Big-bang digital implementation — the flashy approach popular with enterprises stuck on legacy software monoliths — isn’t compatible with a composable future. This all-at-once changeover has a track record of failing to deliver on executive sponsor expectations — namely, to flexibly launch new digital products and websites at reasonable costs and within tight timeframes. While keeping consultants busy and billable, traditional technology deployment approaches are often too slow, too sequential and too rigid to handle changes in organizational strategy and customer needs.
With mounting economic pressure and shrinking margin of error, savvy executives need to leave this pressure-packed approach behind as the standard operating procedure of the past.
The answer? Purposeful composable implementation.
Effective and Efficient Digital Deployment
Facing the threats of recession and skills shortages, executive leaders continue to de-risk and pursue more effective approaches to meet faster moving market demands while ensuring digital products can scale and flex as they need to.
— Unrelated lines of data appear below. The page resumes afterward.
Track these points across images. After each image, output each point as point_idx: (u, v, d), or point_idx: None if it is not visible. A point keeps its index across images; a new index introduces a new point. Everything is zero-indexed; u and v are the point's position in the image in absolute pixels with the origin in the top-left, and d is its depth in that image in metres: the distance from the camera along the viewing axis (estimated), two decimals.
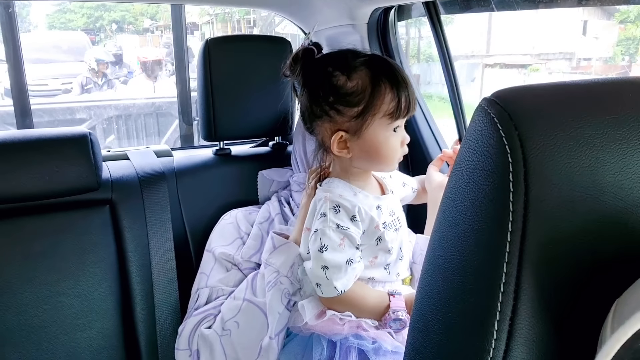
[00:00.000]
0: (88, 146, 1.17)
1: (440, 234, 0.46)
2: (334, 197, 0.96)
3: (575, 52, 8.65)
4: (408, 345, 0.51)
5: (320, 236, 0.93)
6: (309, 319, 0.95)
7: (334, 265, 0.91)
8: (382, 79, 0.91)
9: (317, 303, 0.97)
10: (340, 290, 0.91)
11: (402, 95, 0.91)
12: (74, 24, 14.44)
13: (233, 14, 14.78)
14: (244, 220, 1.22)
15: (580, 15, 8.72)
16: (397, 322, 0.95)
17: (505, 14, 9.29)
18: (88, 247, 1.19)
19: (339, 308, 0.95)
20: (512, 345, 0.39)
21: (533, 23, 8.44)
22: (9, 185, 1.12)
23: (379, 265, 0.99)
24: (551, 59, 8.74)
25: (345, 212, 0.94)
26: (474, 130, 0.42)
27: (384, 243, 0.97)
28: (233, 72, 1.30)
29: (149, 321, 1.20)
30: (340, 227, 0.93)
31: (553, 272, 0.39)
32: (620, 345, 0.32)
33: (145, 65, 7.92)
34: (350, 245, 0.93)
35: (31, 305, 1.15)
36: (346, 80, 0.91)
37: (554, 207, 0.38)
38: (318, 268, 0.92)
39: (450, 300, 0.44)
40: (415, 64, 9.01)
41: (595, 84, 0.43)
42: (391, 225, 0.99)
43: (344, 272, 0.91)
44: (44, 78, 6.96)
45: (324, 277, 0.91)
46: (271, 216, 1.22)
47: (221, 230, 1.22)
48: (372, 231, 0.96)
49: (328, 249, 0.92)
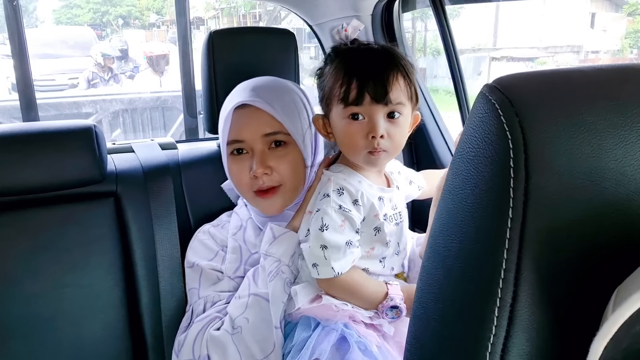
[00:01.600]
0: (93, 139, 1.17)
1: (440, 222, 0.46)
2: (339, 180, 0.96)
3: (583, 44, 8.60)
4: (409, 334, 0.51)
5: (322, 215, 0.93)
6: (302, 304, 0.94)
7: (333, 245, 0.91)
8: (342, 64, 0.93)
9: (311, 289, 0.97)
10: (337, 271, 0.91)
11: (352, 82, 0.90)
12: (80, 19, 14.49)
13: (239, 8, 14.77)
14: (218, 235, 1.17)
15: (588, 7, 8.65)
16: (394, 309, 0.94)
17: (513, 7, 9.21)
18: (93, 239, 1.20)
19: (335, 292, 0.94)
20: (512, 332, 0.39)
21: (540, 16, 8.39)
22: (14, 178, 1.13)
23: (374, 257, 0.98)
24: (559, 52, 8.69)
25: (348, 195, 0.94)
26: (475, 117, 0.42)
27: (382, 234, 0.96)
28: (237, 64, 1.30)
29: (154, 312, 1.21)
30: (342, 209, 0.93)
31: (554, 259, 0.39)
32: (619, 326, 0.31)
33: (152, 60, 7.93)
34: (350, 228, 0.93)
35: (37, 296, 1.15)
36: (325, 66, 0.97)
37: (555, 194, 0.38)
38: (317, 247, 0.92)
39: (450, 288, 0.44)
40: (421, 57, 8.97)
41: (597, 70, 0.43)
42: (392, 219, 0.99)
43: (343, 254, 0.91)
44: (51, 73, 6.99)
45: (322, 257, 0.91)
46: (242, 224, 1.17)
47: (198, 248, 1.18)
48: (371, 219, 0.95)
49: (329, 229, 0.91)
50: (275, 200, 1.05)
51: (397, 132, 0.93)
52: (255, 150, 1.04)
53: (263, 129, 1.03)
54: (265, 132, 1.03)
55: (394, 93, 0.90)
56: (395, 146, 0.94)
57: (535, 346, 0.40)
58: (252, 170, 1.02)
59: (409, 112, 0.95)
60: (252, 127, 1.04)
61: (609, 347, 0.32)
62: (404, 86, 0.92)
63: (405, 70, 0.92)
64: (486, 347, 0.40)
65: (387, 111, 0.91)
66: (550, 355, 0.40)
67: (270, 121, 1.03)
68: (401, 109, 0.92)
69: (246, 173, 1.04)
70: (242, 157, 1.06)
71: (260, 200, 1.05)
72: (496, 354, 0.40)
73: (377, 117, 0.90)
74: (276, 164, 1.03)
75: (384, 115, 0.91)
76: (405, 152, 1.63)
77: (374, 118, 0.90)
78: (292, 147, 1.06)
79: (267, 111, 1.03)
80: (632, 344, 0.32)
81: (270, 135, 1.04)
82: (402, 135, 0.95)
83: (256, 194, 1.05)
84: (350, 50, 0.95)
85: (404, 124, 0.94)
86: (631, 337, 0.31)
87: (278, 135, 1.04)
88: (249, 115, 1.04)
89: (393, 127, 0.92)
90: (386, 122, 0.91)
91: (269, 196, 1.04)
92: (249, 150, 1.05)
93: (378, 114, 0.91)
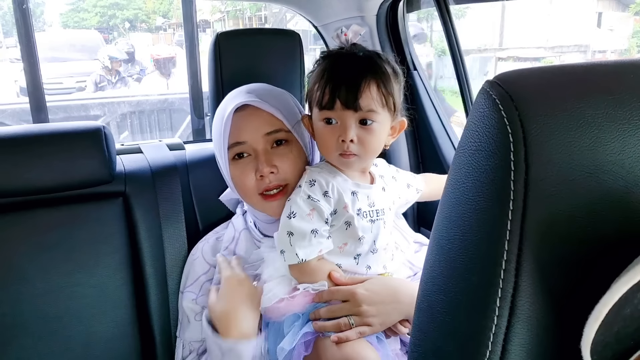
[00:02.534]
0: (102, 139, 1.19)
1: (443, 215, 0.47)
2: (313, 173, 1.00)
3: (590, 44, 8.56)
4: (414, 326, 0.52)
5: (291, 204, 0.97)
6: (282, 295, 0.96)
7: (298, 232, 0.94)
8: (325, 68, 0.95)
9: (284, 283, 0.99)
10: (302, 258, 0.93)
11: (326, 87, 0.93)
12: (87, 23, 14.59)
13: (245, 11, 14.82)
14: (209, 253, 1.17)
15: (595, 6, 8.61)
16: None
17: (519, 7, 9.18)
18: (102, 238, 1.21)
19: (304, 279, 0.97)
20: (513, 322, 0.40)
21: (547, 15, 8.36)
22: (24, 178, 1.14)
23: (348, 254, 0.99)
24: (565, 52, 8.65)
25: (319, 187, 0.97)
26: (476, 112, 0.43)
27: (353, 229, 0.97)
28: (243, 66, 1.31)
29: (163, 310, 1.22)
30: (310, 198, 0.96)
31: (554, 250, 0.40)
32: (609, 308, 0.32)
33: (159, 63, 7.98)
34: (319, 217, 0.96)
35: (47, 295, 1.17)
36: (314, 67, 0.99)
37: (555, 186, 0.39)
38: (284, 233, 0.95)
39: (453, 279, 0.45)
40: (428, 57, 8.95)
41: (596, 65, 0.44)
42: (366, 215, 0.99)
43: (308, 241, 0.94)
44: (59, 76, 7.05)
45: (288, 243, 0.94)
46: (235, 236, 1.17)
47: (187, 269, 1.19)
48: (340, 212, 0.97)
49: (296, 217, 0.95)
50: (282, 202, 1.04)
51: (369, 138, 0.95)
52: (259, 151, 1.04)
53: (264, 128, 1.04)
54: (266, 131, 1.04)
55: (365, 100, 0.92)
56: (368, 151, 0.96)
57: (536, 335, 0.41)
58: (257, 171, 1.03)
59: (384, 119, 0.96)
60: (252, 127, 1.04)
61: (601, 331, 0.33)
62: (376, 94, 0.93)
63: (382, 79, 0.94)
64: (488, 337, 0.41)
65: (359, 117, 0.94)
66: (550, 344, 0.41)
67: (270, 119, 1.04)
68: (373, 116, 0.94)
69: (251, 176, 1.04)
70: (244, 160, 1.05)
71: (267, 203, 1.05)
72: (498, 344, 0.41)
73: (349, 123, 0.93)
74: (280, 163, 1.04)
75: (356, 121, 0.94)
76: (410, 152, 1.64)
77: (345, 123, 0.93)
78: (293, 145, 1.07)
79: (266, 110, 1.04)
80: (623, 327, 0.33)
81: (271, 133, 1.04)
82: (377, 141, 0.97)
83: (263, 197, 1.05)
84: (335, 56, 0.98)
85: (378, 131, 0.96)
86: (622, 320, 0.32)
87: (279, 133, 1.05)
88: (248, 116, 1.04)
89: (365, 133, 0.94)
90: (358, 128, 0.94)
91: (277, 198, 1.04)
92: (251, 152, 1.05)
93: (349, 119, 0.93)
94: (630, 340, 0.36)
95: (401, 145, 1.61)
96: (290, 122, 1.06)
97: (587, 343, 0.34)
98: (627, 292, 0.33)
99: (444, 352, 0.47)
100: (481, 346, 0.42)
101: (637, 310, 0.35)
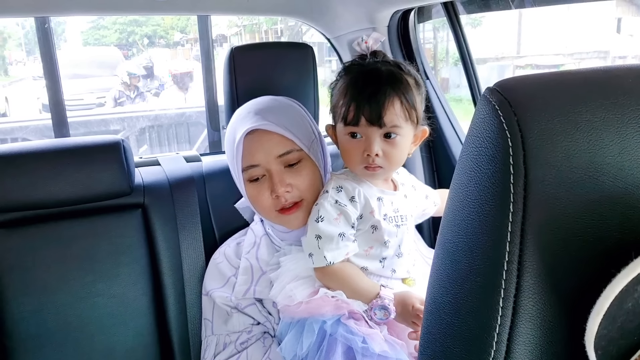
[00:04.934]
0: (121, 152, 1.22)
1: (448, 219, 0.48)
2: (340, 179, 1.04)
3: (610, 50, 8.45)
4: (423, 329, 0.53)
5: (319, 208, 1.01)
6: (301, 298, 0.98)
7: (326, 235, 0.97)
8: (348, 84, 0.98)
9: (304, 284, 1.02)
10: (330, 260, 0.97)
11: (351, 104, 0.96)
12: (107, 40, 14.86)
13: (261, 25, 14.97)
14: (233, 257, 1.19)
15: (614, 12, 8.51)
16: (383, 310, 0.97)
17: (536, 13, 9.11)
18: (122, 249, 1.24)
19: (329, 282, 1.00)
20: (517, 321, 0.41)
21: (565, 22, 8.29)
22: (47, 191, 1.18)
23: (374, 257, 1.02)
24: (585, 58, 8.56)
25: (345, 193, 1.01)
26: (478, 119, 0.44)
27: (380, 233, 1.00)
28: (257, 79, 1.34)
29: (181, 320, 1.25)
30: (338, 203, 1.00)
31: (555, 251, 0.41)
32: (610, 302, 0.33)
33: (176, 77, 8.11)
34: (345, 222, 0.99)
35: (69, 305, 1.20)
36: (337, 80, 1.03)
37: (554, 188, 0.40)
38: (312, 237, 0.99)
39: (458, 281, 0.46)
40: (444, 67, 8.94)
41: (594, 71, 0.45)
42: (392, 220, 1.03)
43: (335, 244, 0.97)
44: (79, 93, 7.21)
45: (316, 246, 0.97)
46: (256, 242, 1.19)
47: (213, 273, 1.20)
48: (367, 217, 1.00)
49: (324, 220, 0.99)
50: (298, 215, 1.07)
51: (394, 151, 0.98)
52: (273, 172, 1.06)
53: (276, 150, 1.06)
54: (278, 154, 1.06)
55: (388, 117, 0.95)
56: (392, 163, 1.00)
57: (541, 334, 0.42)
58: (273, 191, 1.05)
59: (407, 131, 0.99)
60: (264, 150, 1.06)
61: (604, 324, 0.34)
62: (400, 110, 0.96)
63: (404, 93, 0.96)
64: (492, 337, 0.42)
65: (383, 132, 0.96)
66: (555, 343, 0.42)
67: (282, 141, 1.06)
68: (397, 130, 0.97)
69: (267, 196, 1.07)
70: (259, 181, 1.08)
71: (284, 217, 1.08)
72: (502, 343, 0.42)
73: (373, 138, 0.96)
74: (294, 180, 1.06)
75: (380, 136, 0.97)
76: (425, 160, 1.64)
77: (370, 138, 0.97)
78: (306, 161, 1.08)
79: (277, 132, 1.06)
80: (626, 322, 0.33)
81: (283, 155, 1.06)
82: (401, 153, 1.00)
83: (280, 212, 1.07)
84: (357, 71, 1.00)
85: (402, 143, 0.99)
86: (624, 313, 0.33)
87: (291, 154, 1.07)
88: (259, 139, 1.06)
89: (389, 146, 0.97)
90: (382, 142, 0.97)
91: (293, 212, 1.07)
92: (265, 172, 1.07)
93: (374, 134, 0.96)
94: (634, 336, 0.37)
95: (415, 154, 1.62)
96: (302, 141, 1.08)
97: (591, 338, 0.35)
98: (627, 284, 0.34)
99: (452, 353, 0.48)
100: (486, 346, 0.43)
101: (638, 304, 0.36)
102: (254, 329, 1.10)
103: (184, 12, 1.92)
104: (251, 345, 1.08)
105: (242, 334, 1.10)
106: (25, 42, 13.54)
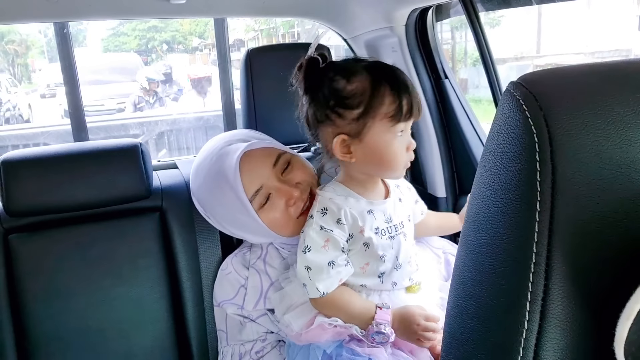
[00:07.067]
0: (139, 156, 1.22)
1: (471, 219, 0.46)
2: (324, 200, 0.97)
3: (632, 48, 8.30)
4: (445, 334, 0.51)
5: (305, 237, 0.96)
6: (298, 329, 0.97)
7: (315, 266, 0.93)
8: (382, 81, 0.90)
9: (301, 313, 0.99)
10: (322, 291, 0.93)
11: (403, 98, 0.89)
12: (127, 46, 15.07)
13: (278, 29, 15.04)
14: (240, 267, 1.18)
15: (635, 10, 8.36)
16: (380, 335, 0.93)
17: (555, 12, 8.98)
18: (140, 252, 1.24)
19: (325, 311, 0.97)
20: (545, 326, 0.39)
21: (585, 20, 8.16)
22: (67, 195, 1.18)
23: (371, 274, 0.98)
24: (606, 57, 8.41)
25: (330, 216, 0.95)
26: (501, 114, 0.42)
27: (373, 249, 0.95)
28: (274, 80, 1.33)
29: (200, 323, 1.24)
30: (323, 229, 0.94)
31: (585, 251, 0.39)
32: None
33: (195, 82, 8.18)
34: (334, 248, 0.94)
35: (88, 309, 1.20)
36: (346, 83, 0.90)
37: (583, 185, 0.38)
38: (302, 268, 0.94)
39: (482, 284, 0.44)
40: (462, 68, 8.87)
41: (623, 63, 0.43)
42: (384, 232, 0.97)
43: (326, 274, 0.93)
44: (100, 98, 7.32)
45: (307, 277, 0.94)
46: (263, 250, 1.17)
47: (222, 283, 1.19)
48: (357, 236, 0.95)
49: (311, 250, 0.94)
50: None
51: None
52: (278, 181, 1.06)
53: (268, 161, 1.07)
54: (272, 164, 1.07)
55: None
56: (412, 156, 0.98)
57: (569, 339, 0.39)
58: (290, 199, 1.04)
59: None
60: (258, 169, 1.06)
61: (634, 329, 0.32)
62: None
63: None
64: (519, 342, 0.40)
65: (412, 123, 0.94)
66: (584, 348, 0.40)
67: (266, 153, 1.08)
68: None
69: (284, 212, 1.06)
70: (270, 201, 1.06)
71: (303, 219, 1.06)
72: (529, 349, 0.40)
73: (408, 131, 0.94)
74: (298, 178, 1.08)
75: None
76: (445, 162, 1.61)
77: (407, 132, 0.93)
78: (294, 158, 1.12)
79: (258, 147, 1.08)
80: None
81: (276, 163, 1.07)
82: None
83: (302, 217, 1.06)
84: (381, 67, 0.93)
85: None
86: None
87: (281, 158, 1.08)
88: (249, 160, 1.06)
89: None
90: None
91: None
92: (270, 190, 1.06)
93: (408, 127, 0.94)
94: None
95: (434, 156, 1.59)
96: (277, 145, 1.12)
97: (621, 343, 0.33)
98: None
99: (476, 359, 0.46)
100: (512, 352, 0.41)
101: None
102: (268, 337, 1.09)
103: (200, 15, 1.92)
104: (267, 353, 1.07)
105: (257, 343, 1.09)
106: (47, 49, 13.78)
Composable technologies are inherently modular and packaged up with best-fit services — like intelligent standardized blocks that can easily snap together to build value quickly with performance and scale.
Instead of forcing a one-time change, knowledgeable leaders can now progressively construct a core set of serverless and headless technology modules that can strategically extend depending on the organization’s most critical priorities or issues.
No longer a dream, the reality of flexible, modular digital product and website implementation is now upon us. The best way to deploy new growth tools and digital experiences more effectively and inexpensively is through progressive composable implementation [the dream].
Progressive composable implementation enables organization-wide deployment of technologies at scale, especially following successful digital innovation experiments.
Related Article: Have You Recognized the Potential of the Composable Digital Experience Stack?
Considerations Before Embarking on a Composable Future
Given the increasingly dynamic nature of our markets and the issues within organizations, there are several concerns to consider as you embark on a progressive implementation approach that best fits your organization’s reality:
- Geographic market first: You have a global, multilingual website already in existence, and the digital experience platform (DXP) is based on an old monolithic architecture. A progressive approach is to develop a composable ecosystem of headless technology and serverless orchestration for one geographic market at a time. Rather than redesign and relaunch in a big-bang fashion, you can progressively roll out a new, global public website by country and language while sunsetting monolithic technologies behind the scenes.
- Digital product first: Teams are already well-versed in minimal viable product (MVP) scope. Rather than limit the whole of a digital product to an MVP, scope the features that are most critical to users and then progressively roll out additional packaged-up product features, thereby leveraging API and microservice integration to legacy platforms.
- Department evangelist first: The same composable technology ecosystem can be assembled to provide different digital experiences to different functional heads (e.g., CMO, head of sales, CHRO, chief digital officer). The enthusiastic and empowered evangelist can serve as the early adopter, developing best practices that other functional heads can follow. For example, the same employee-training digital experience stack an evangelist CHRO may launch can be reassembled and deployed by the head of sales for sales enablement, then the CMO for the public web and campaign sites and finally the chief digital officer for core digital products.
- Content crisis first: Some organizations have messy and historically complex content models that utilize many diverse content sources. As an example, branding and campaign content could use a completely distinct set of processes and legacy technology than the technical product specification content, which requires a rigorous compliance process and utilizes a document management system. Organizations with content complexity are increasingly adopting a composable content leadership orientation that balances flexibility with auditability and process rigor. These organizations will seek to implement a common content model with integrations to legacy sources as a step toward resolving long-standing content crises.
- Tech debt reduction first: Most businesses report that they are carrying a large volume of technical debt that works against new product innovation. These organizations are desperate to divorce from expensive-to-maintain, licensed monolithic software and/or clunky resource intensive infrastructure. In these cases, the organization could opt to progressively deploy less-expensive composable technologies to eliminate lingering technical debt.
- Risk mitigation first: With a robust inventory of digital experiences across the enterprise and their supporting technologies, the head of risk, head of cybersecurity or the CFO may want to progressively start with sunsetting the highest risk, most vulnerable technologies as part of a progressive, composable implementation plan. Monolithic platforms may have not been updated in years, leaving the organization with security issues that can be more easily resolved by adopting composable technology in place of the legacy monolith.
Related Article: Marketing Technology Expands as Composable Business Models Are Embraced
Final Thoughts on Progressive Composable Technologies
The advent of composable technologies has many organizations realizing that cost and go-to-market savings at a departmental or single digital level can be scaled up and out to deliver far more benefits to their organizations. Though decoupled and composable strategies may be new for certain members of the team, a well-defined set of priorities will help achieve the dream of realizing cost savings, accelerating go-to-market launches and updating the digital experience framework.
Tackling a specific opportunity or problem area is a great starting point for a composable journey that will ultimately help businesses drive out risk and reduce tech debt and waste while transforming themselves into more market responsive innovators.